I still say, with sufficiently careful engineering and craftsmanship the basic trap mechanism doesn't actually seem THAT far-fetched. It is clearly ridiculous in a Rube Goldberg sort of way, but we're already deep into ridiculous when we are exploring underground mazes full of monsters and treasure, so what?
 

I've never dropped a brick on a plate of jelly, but this thread is making me think I should, to do some concept-testing.

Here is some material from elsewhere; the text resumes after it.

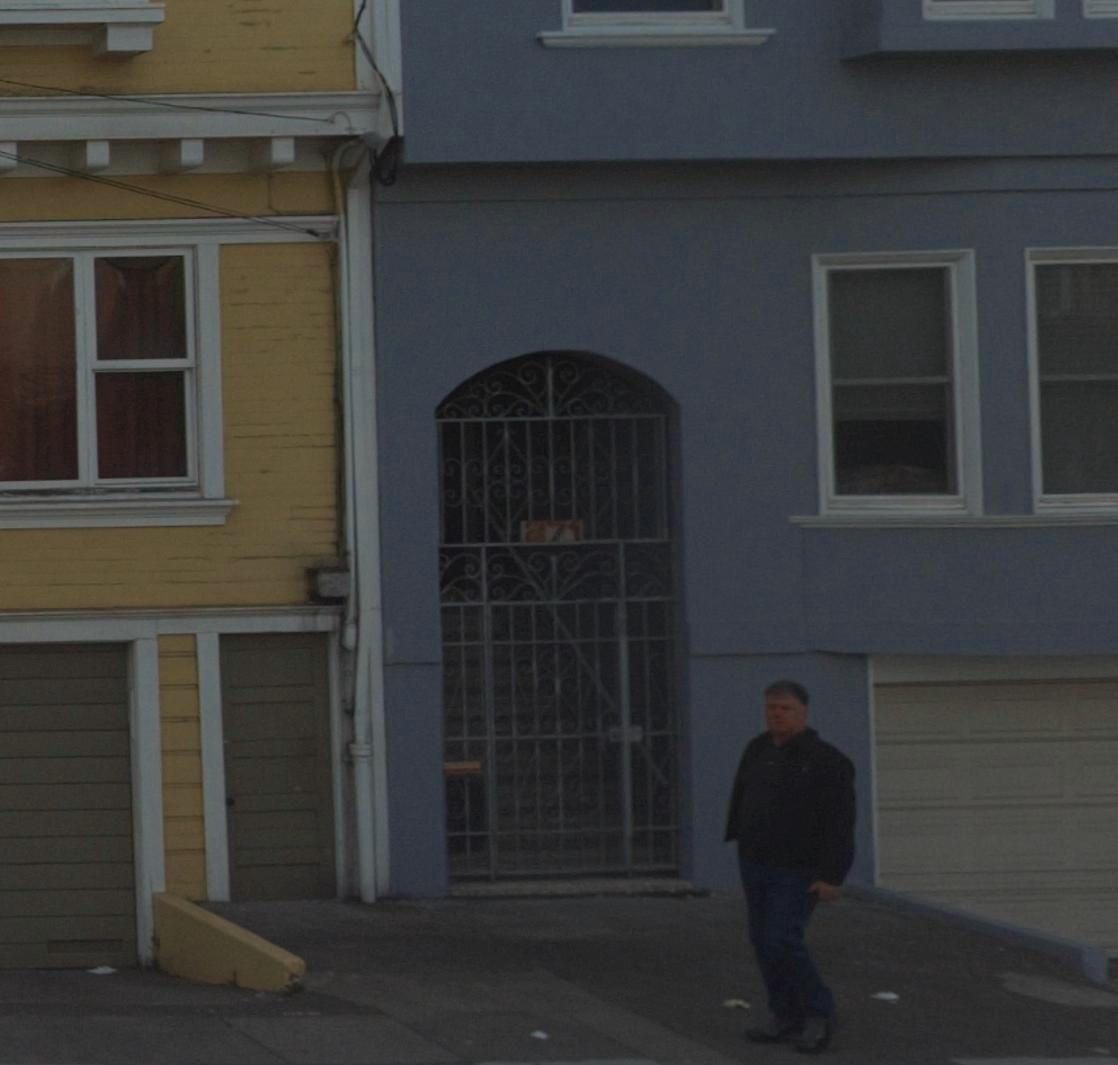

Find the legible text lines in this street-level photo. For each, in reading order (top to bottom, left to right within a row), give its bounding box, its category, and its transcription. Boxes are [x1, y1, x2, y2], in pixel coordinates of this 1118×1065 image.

[521, 519, 583, 544] StreetNumber: 271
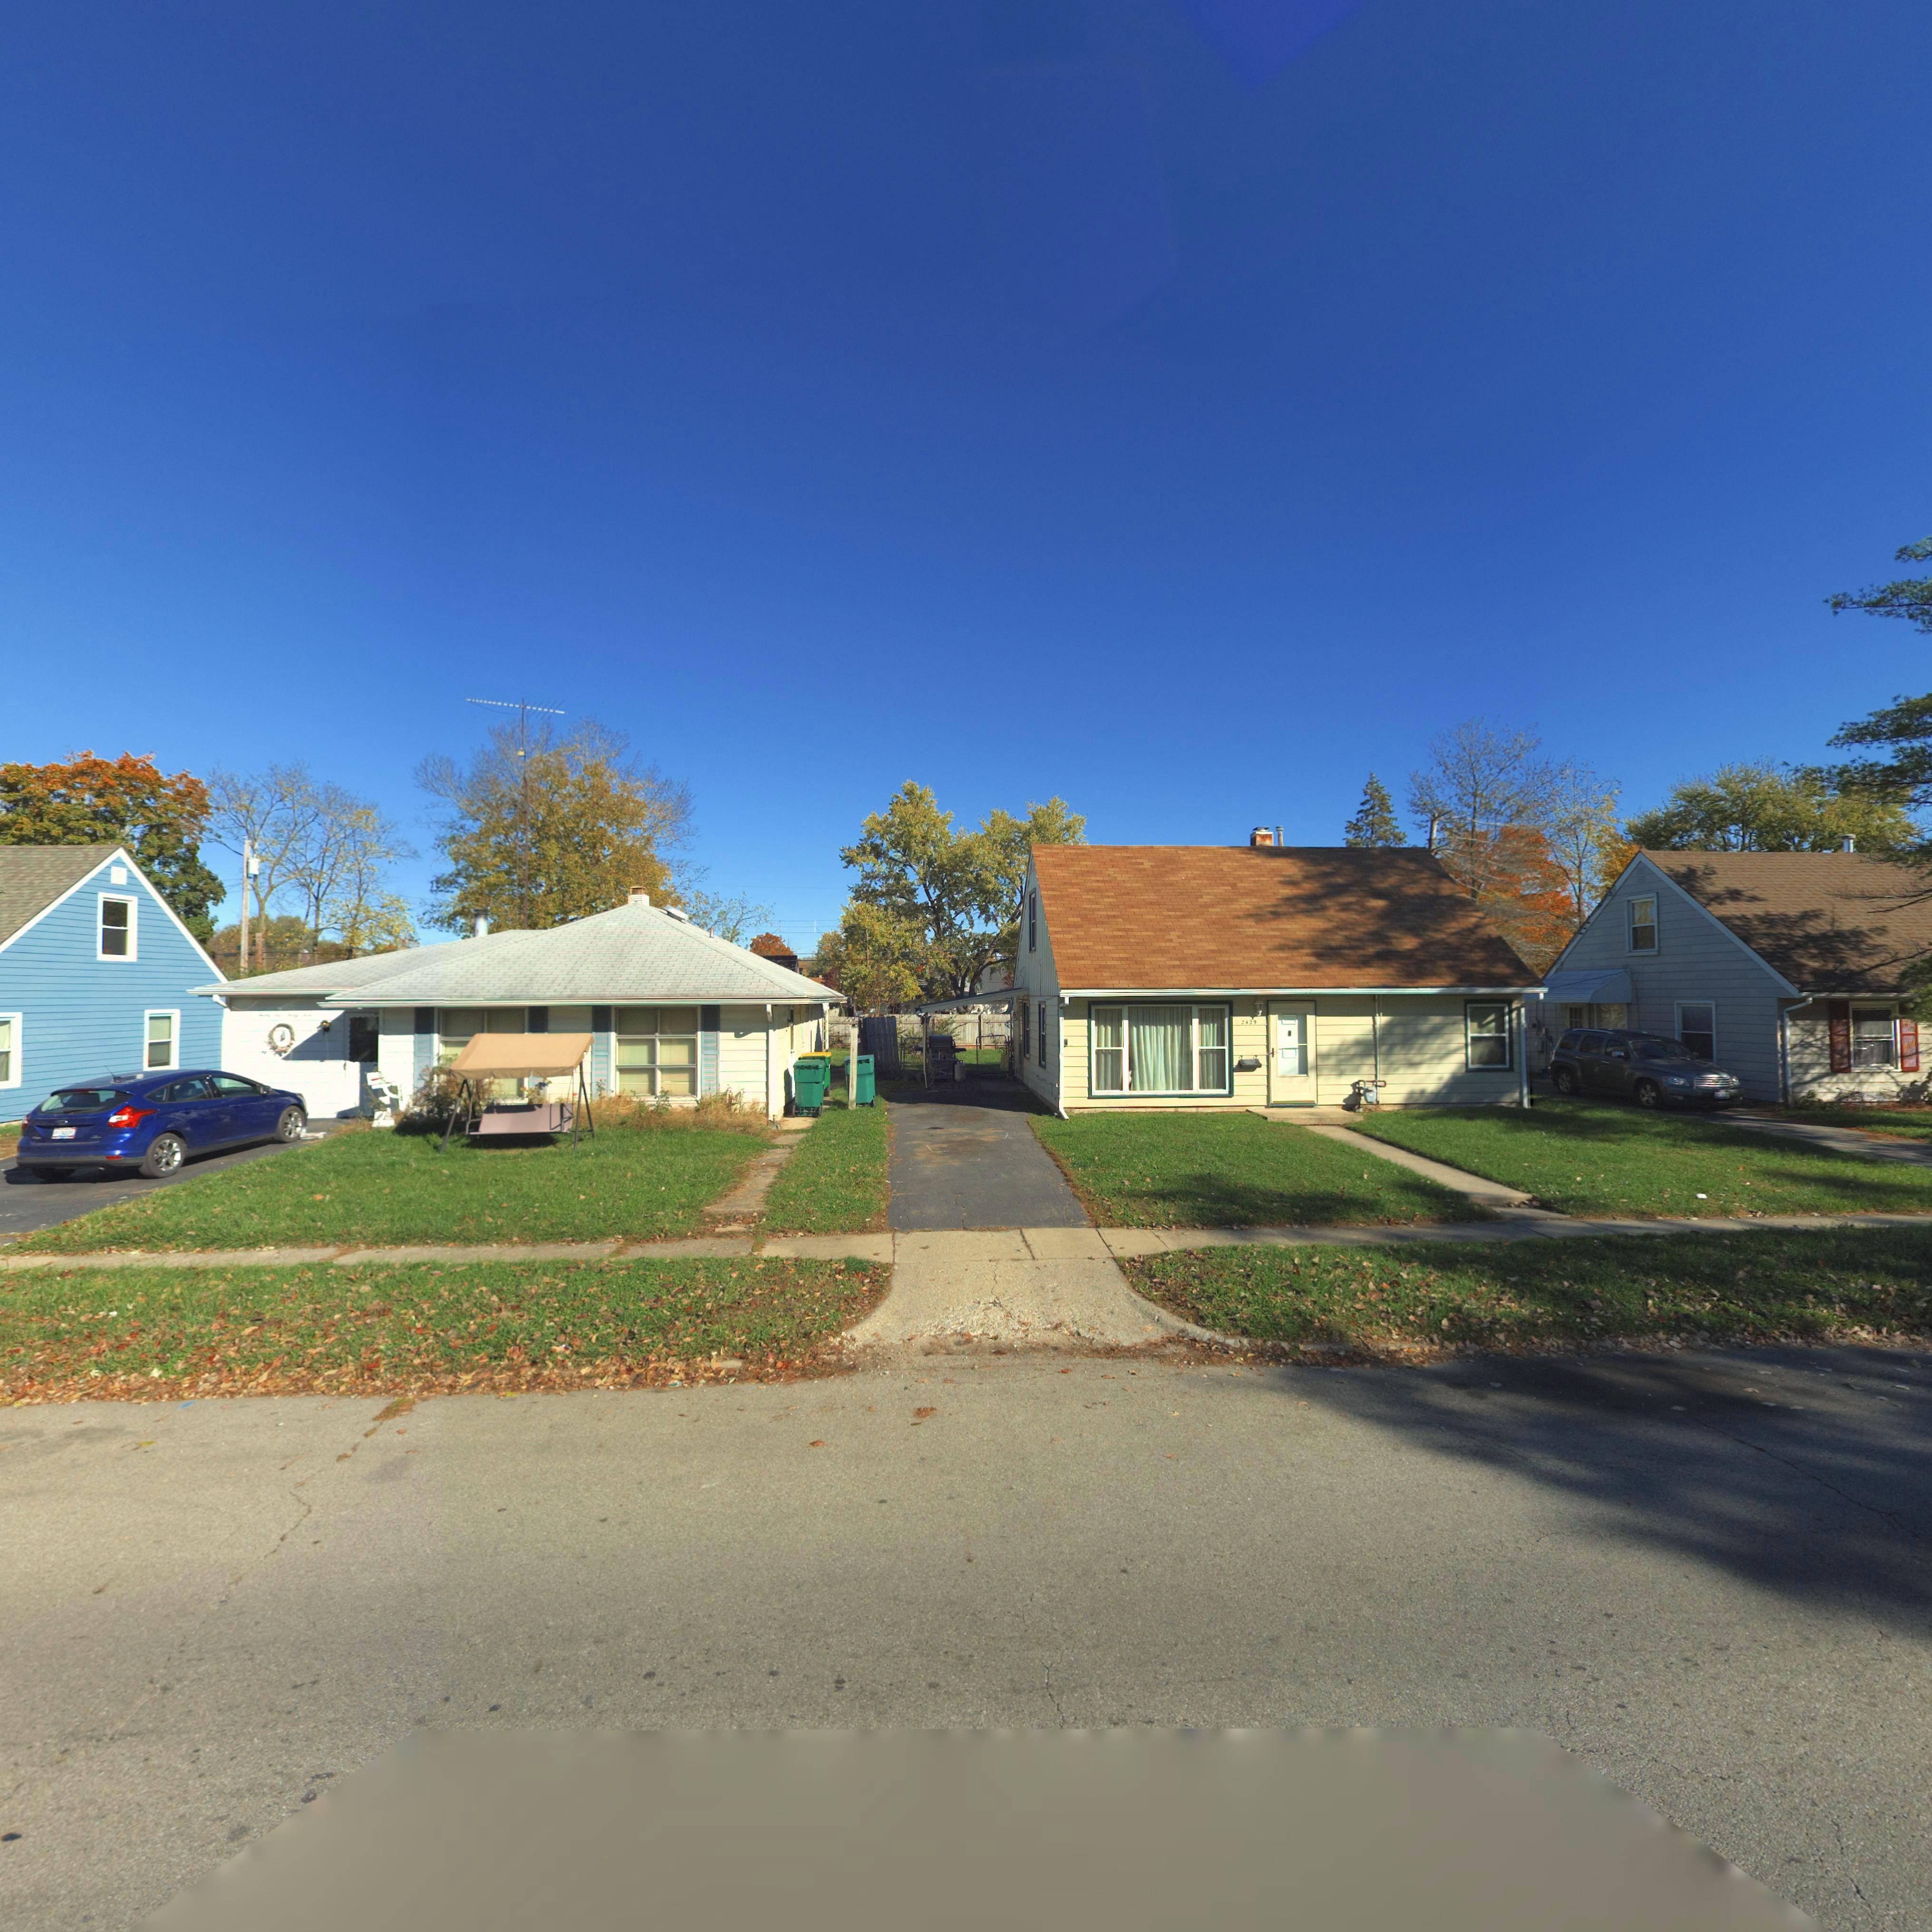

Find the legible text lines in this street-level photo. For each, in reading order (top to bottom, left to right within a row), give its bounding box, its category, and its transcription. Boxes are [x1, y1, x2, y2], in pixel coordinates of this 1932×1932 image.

This also seems relevant to the issue of weapons vs this Cube. How do weapons hurt a Gelatinous Cube? Just by hacking it into little bits? In which case being in the pit gives it quite a bit of protection!
Well... don't start looking too closely at GC physiology, A WIZARD DID IT. Slicing into it causes it to lose hitpoints, which is fatal! ;)
 

Agreed! But that's what I mean; in a "modern" game, I'd expect the DM to have made something up already, or make something up that is coherent with what has been described in the game universe beforehand.
I don't think we have enough information to know whether this is "coherent with what has been described in the game universe beforehand."

What I see in this thread is fairly common: people have preferences for their own limit of "suspension of disbelief" and make the mistake of conflating that with some objective limit of plausibility. The thing is, they aren't related, your preferences and an objective good. At all.
 

I still say, with sufficiently careful engineering and craftsmanship the basic trap mechanism doesn't actually seem THAT far-fetched. It is clearly ridiculous in a Rube Goldberg sort of way, but we're already deep into ridiculous when we are exploring underground mazes full of monsters and treasure, so what?
And let's face it - Rube-Goldberg traps are a trope of D&D. Throw them in there from time to time and have a laugh.
 

Making this more realistic:

Have the pit be topped off by a foot or so of brackish water. Let there be various skeletons of rats and things floating in the water -- and deeper. Remove the rope (the environment is hostile to it, so why have it?), and put a few recessed grooves in the wall to assist climbing into and out of the water. There are pressure plactes in the grooves. Remove the mold (why have it?). Leave a series of small boulders (say, 2' cubes) about thirty feet above the pit. The boulders are released by the pressure plate in the recessed grooves.

So ... the GC likes the pit. Often, rats and other vermin are attracted to the water. The GC swats them and eats them up. The GC isn't required to be invisible, as it should mostly blend in with the water.

The chamber is naturally damp, and quickly fills with water dripping from the ceiling and walls.

Removing the rope takes out a lot of the unrealism. The rope would quickly degrade, and why invite fire? That's just making things more complicated for no real gain.

Small boulders are easier to manage than a huge block. But big enough and high enough to make a splash. Putting them 30' up gives players a realistic chance to dive to the side if they are seen in time.

Of course, boulders falling on the GC ought to cause it a lot of harm. Maybe it regrows from scattered bits every time the trap is sprung.

I guess you could have a mold growing up on the boulders. It's damp, and there would be bits of GC flesh on the boulders from the last time the trap was sprung.

Problems: (1) A probable player interaction is to prod the brackish water with a pole or a pole-arm to tell how deep the water is. That will immediately reveal a problem, as the GC will resist the prodding.
(2) There is no bypass. A board put over the pit will be within reach of the GC.

TomB
 

See, this is where we get into the endless debates about GM-adjudicated things. You are correct, up to a point, IMHO. Beyond that... consider, a 10x10x10 block of stone weighs on the order of FIFTY TONS.
The block is 10 feet wide by 10 feet deep. Its height is not specified, but we can say with certainty it is much less than 10 feet, because the entire weight of the block is suspended by a single rope.